Source document:
## BEGIN

# 3.4: The Quantum Mechanical Free Particle

- Page ID
- 93251

- To desribe the quantum mechanical free particle
- To recognize the application of the heisenburg uncertainty principle applied to the free particle
- To identify the lack of quantization of the free particle and understand why.

The simplest system in quantum mechanics has the potential energy \(V=0\) everywhere. This is called a **free particle** since it has no forces acting on it. We consider the one-dimensional case, with motion only in the \(x\)-direction, giving the time-independent Schrödinger equation

\[- \dfrac{\hbar^{2}}{2m}\dfrac{d^{2}\psi (x)}{dx^2}= E\psi (x)\label{1}\]

or more simply

\[ \hat{H} \psi (x)= E\psi (x)\label{H1}\]

with

\[ \hat{H} = - \dfrac{\hbar^{2}}{2m}\dfrac{d^{2} }{dx^2} \label{H2}\]

Total derivatives can be used since there is one independent variable. The equation simplifies to

\[\psi'' (x)+k^{2}\psi (x)=0\label{2}\]

with the definition

\[k^2 \equiv \dfrac{2mE}{\hbar^2}\label{3}\]

Possible solutions of Equation \ref{2} are

\[\psi (x)= const\begin{Bmatrix}

\sin(kx)\\

\cos(kx)\\

e^{\pm ikx}\end{Bmatrix}\label{4}\]

There is no restriction on the value of \(k\). Thus a free particle, even in quantum mechanics, can have any non-negative value of the energy

\[E=\dfrac{\hbar^2k^2}{2m}\geq 0\label{5}\]

The energy levels in this case are *not* quantized and correspond to the same continuum of kinetic energy shown by a classical particle.

## END

Problem to work on: Resume the text on the quantum mechanical free particle after its last sentence, and continue in the same textbook style.

Given records:
## BEGIN

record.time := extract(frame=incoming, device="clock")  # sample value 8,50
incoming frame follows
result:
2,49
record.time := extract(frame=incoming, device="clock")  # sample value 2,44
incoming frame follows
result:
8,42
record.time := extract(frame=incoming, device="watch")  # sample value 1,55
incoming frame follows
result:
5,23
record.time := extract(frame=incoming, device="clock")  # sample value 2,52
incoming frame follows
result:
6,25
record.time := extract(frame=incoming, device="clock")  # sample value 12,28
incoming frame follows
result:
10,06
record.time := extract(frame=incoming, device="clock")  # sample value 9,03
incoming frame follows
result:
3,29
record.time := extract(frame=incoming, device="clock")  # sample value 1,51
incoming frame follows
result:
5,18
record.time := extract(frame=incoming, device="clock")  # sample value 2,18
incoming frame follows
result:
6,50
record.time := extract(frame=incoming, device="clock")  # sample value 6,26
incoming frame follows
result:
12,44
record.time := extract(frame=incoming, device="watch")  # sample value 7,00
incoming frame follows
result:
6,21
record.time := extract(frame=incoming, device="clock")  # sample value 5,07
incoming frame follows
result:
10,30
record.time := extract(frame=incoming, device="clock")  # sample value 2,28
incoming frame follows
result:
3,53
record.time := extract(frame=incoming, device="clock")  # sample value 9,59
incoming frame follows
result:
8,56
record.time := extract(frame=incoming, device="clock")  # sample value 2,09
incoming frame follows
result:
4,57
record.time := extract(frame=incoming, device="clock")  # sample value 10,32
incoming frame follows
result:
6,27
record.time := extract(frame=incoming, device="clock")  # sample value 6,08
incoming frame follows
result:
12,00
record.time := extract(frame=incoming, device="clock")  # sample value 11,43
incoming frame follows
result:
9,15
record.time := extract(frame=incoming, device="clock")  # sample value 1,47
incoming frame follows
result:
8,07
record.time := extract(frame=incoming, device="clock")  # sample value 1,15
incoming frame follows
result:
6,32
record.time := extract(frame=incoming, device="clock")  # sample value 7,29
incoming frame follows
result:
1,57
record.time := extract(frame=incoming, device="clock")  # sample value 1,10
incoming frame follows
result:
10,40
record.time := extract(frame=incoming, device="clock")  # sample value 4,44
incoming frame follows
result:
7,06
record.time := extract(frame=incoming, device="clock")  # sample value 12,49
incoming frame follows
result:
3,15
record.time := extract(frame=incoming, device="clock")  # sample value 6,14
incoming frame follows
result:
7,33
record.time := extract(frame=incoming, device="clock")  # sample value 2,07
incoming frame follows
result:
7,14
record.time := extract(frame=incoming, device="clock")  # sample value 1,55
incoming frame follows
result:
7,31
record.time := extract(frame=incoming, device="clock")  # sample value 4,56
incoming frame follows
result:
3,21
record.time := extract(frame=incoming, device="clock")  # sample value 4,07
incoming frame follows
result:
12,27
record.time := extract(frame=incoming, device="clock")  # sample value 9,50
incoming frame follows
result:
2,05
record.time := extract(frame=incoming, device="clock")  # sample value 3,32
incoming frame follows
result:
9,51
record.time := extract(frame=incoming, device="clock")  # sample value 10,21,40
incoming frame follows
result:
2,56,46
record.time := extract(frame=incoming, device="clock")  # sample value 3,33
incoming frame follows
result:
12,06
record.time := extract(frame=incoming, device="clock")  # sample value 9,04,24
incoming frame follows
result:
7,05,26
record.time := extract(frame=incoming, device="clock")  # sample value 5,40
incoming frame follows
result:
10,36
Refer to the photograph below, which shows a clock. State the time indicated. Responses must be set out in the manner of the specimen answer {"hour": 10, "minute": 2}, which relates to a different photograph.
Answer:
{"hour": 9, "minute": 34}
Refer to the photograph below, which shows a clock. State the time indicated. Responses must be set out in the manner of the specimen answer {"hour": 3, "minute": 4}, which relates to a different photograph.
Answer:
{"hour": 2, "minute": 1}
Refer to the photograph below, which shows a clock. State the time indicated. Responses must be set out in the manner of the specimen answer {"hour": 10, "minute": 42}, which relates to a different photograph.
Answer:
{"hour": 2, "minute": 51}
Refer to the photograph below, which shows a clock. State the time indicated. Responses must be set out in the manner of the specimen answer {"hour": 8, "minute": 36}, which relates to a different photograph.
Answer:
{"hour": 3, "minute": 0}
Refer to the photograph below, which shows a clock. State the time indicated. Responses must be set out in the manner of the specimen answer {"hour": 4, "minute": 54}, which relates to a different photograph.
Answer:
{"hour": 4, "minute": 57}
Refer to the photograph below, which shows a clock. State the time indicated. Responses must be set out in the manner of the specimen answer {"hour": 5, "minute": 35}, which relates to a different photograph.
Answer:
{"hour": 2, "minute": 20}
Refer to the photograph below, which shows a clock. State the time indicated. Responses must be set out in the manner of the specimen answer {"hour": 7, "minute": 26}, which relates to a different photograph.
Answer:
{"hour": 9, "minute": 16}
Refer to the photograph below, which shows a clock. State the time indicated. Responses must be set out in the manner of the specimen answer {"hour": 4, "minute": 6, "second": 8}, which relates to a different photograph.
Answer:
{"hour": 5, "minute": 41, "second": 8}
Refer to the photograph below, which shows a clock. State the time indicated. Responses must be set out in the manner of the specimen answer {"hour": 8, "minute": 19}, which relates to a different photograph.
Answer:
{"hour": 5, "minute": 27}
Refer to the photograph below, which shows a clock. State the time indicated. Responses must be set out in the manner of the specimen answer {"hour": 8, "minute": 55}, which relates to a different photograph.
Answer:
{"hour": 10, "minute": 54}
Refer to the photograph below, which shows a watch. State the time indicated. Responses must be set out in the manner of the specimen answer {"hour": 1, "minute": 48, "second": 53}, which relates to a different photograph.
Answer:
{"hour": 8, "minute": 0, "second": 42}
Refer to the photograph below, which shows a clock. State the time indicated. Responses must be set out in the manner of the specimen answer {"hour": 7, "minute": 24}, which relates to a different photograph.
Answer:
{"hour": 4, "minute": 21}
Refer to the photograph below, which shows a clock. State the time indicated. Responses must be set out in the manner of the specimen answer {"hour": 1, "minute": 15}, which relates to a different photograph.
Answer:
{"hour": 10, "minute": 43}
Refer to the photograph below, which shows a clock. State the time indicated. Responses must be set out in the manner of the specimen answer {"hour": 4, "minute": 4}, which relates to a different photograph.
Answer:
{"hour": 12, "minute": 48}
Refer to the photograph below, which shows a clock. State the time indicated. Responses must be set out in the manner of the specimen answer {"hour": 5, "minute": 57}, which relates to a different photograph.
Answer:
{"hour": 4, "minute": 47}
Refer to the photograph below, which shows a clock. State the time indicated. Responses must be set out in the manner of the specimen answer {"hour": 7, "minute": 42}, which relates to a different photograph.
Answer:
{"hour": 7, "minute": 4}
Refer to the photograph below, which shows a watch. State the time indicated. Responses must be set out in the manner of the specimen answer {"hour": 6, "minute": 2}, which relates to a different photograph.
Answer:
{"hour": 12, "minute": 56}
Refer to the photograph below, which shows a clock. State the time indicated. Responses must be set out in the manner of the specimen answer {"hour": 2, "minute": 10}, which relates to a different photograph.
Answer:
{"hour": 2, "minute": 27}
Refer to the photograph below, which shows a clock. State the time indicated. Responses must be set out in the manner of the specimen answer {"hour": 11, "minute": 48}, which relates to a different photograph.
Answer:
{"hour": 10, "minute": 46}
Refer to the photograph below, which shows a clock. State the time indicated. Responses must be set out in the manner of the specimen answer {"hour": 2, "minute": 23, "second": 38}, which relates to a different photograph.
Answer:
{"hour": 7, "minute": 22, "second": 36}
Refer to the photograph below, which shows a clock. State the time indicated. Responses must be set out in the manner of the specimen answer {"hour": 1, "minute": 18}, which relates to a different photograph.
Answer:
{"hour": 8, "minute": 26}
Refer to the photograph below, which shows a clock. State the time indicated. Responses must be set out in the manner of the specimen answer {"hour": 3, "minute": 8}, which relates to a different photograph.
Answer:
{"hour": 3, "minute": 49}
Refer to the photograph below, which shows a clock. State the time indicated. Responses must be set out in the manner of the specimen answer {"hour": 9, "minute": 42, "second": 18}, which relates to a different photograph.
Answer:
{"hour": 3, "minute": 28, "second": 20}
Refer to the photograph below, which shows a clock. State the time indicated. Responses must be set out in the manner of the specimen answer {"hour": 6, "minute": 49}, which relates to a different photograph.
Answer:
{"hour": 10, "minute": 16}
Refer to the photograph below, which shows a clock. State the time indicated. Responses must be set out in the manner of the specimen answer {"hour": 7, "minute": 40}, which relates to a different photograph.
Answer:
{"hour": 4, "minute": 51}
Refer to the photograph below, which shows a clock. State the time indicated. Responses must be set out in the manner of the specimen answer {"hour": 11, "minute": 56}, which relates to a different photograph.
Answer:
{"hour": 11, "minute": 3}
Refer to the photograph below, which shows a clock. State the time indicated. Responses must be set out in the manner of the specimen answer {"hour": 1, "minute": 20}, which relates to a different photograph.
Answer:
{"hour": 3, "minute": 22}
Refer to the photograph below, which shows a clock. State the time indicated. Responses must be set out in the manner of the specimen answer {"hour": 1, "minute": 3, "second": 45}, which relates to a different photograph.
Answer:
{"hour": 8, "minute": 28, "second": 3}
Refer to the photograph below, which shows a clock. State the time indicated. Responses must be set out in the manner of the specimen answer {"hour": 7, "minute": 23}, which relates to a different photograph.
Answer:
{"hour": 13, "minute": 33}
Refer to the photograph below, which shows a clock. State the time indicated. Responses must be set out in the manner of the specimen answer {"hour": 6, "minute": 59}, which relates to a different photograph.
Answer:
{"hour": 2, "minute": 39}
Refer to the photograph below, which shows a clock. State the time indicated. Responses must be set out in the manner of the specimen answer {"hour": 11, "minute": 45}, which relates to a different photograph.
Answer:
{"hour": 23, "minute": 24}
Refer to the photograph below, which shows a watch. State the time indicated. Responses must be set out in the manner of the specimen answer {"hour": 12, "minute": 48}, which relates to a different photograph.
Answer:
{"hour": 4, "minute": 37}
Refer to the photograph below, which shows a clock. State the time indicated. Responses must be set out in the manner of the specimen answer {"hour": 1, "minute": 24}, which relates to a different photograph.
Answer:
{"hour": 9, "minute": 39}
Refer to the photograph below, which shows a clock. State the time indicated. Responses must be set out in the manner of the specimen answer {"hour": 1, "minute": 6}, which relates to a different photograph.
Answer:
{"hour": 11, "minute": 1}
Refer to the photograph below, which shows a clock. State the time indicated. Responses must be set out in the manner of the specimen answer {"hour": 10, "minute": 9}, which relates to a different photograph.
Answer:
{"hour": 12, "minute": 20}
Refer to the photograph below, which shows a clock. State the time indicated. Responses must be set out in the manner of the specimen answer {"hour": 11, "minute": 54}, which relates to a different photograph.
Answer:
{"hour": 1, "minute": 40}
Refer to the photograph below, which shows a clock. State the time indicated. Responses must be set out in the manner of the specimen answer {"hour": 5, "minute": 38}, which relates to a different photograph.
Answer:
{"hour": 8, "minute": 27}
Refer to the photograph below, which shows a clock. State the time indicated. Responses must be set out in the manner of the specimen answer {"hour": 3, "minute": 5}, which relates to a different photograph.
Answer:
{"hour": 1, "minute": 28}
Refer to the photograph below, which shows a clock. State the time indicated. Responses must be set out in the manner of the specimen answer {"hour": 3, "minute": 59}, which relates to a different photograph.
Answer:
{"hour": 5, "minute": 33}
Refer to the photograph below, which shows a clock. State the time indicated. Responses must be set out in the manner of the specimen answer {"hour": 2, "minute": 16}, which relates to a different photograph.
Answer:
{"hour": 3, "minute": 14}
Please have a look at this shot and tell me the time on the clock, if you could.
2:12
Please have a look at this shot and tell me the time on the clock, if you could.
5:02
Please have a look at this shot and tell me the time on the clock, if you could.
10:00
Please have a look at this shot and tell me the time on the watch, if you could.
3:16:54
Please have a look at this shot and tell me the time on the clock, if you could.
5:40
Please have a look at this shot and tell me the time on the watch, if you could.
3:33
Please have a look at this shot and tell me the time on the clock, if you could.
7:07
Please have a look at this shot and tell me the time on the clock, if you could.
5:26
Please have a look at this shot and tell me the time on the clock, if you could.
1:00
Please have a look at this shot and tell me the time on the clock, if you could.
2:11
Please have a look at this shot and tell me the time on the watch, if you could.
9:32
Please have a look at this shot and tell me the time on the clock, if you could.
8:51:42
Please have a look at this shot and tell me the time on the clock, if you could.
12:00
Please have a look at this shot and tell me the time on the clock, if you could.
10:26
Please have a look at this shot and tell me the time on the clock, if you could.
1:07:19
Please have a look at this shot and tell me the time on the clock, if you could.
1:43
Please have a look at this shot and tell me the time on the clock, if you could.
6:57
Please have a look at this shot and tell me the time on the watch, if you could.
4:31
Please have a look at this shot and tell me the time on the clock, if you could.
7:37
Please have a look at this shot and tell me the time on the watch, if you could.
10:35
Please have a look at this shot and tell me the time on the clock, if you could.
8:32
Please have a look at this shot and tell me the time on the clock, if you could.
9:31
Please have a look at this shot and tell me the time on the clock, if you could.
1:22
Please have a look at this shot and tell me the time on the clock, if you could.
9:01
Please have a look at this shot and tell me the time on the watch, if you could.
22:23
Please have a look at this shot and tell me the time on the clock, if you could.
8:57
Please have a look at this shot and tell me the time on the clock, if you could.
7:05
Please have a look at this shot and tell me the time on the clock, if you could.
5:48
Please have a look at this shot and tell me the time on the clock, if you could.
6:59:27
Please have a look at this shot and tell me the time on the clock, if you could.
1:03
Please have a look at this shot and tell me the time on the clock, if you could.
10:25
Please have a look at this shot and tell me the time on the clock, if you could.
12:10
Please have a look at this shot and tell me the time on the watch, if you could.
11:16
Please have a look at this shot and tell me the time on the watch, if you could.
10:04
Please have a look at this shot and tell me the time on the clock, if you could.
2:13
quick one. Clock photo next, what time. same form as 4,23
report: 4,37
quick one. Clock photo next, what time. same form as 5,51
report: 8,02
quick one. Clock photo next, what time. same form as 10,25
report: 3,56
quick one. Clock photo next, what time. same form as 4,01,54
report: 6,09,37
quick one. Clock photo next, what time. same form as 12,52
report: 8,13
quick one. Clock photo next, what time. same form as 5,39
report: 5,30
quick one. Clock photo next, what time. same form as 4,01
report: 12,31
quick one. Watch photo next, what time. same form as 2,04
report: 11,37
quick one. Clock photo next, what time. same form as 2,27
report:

## END

Output of the task:
Consider for a free particle (i.e., \(V(x)=0\)) moving in one dimension.

- Demonstrate that \(\sin (kx)\), \(\cos (kx)\), and \(e^{\pm ikx}\) are indeed eigenfunctions of \(\hat{H}\).
- What are their corresponding eigenstates?
- What are the energies not quantized?

**Approach**-
To demonstrate that a function is indeed a specific eigenfunction \(f(x)\) of an operator \(\hat{O}\), we have to ask if this Eigenvalue equation is correct, i.e., \[ \hat{O} f(x) = \lambda f(x) \label{Eigen1}\] where \(\lambda\) is the eigenvalue associated with that eigenfunction associated with the operator. Change the operator and the eigenfunctions and eigenvalues will change. Change the eigenfunction and the eigenvalue will change. They are all connected like the Mufasa's "Circle of Life."

**Solution a**-
Let's take the \(\sin (kx)\) function and the Hamiltonian operator (Equation \ref{H2}) and insert it into Equation \ref{Eigen1} and is if the equality is ensured. Keep in mind that any value of \(lambda\) will work as long as it is a constant.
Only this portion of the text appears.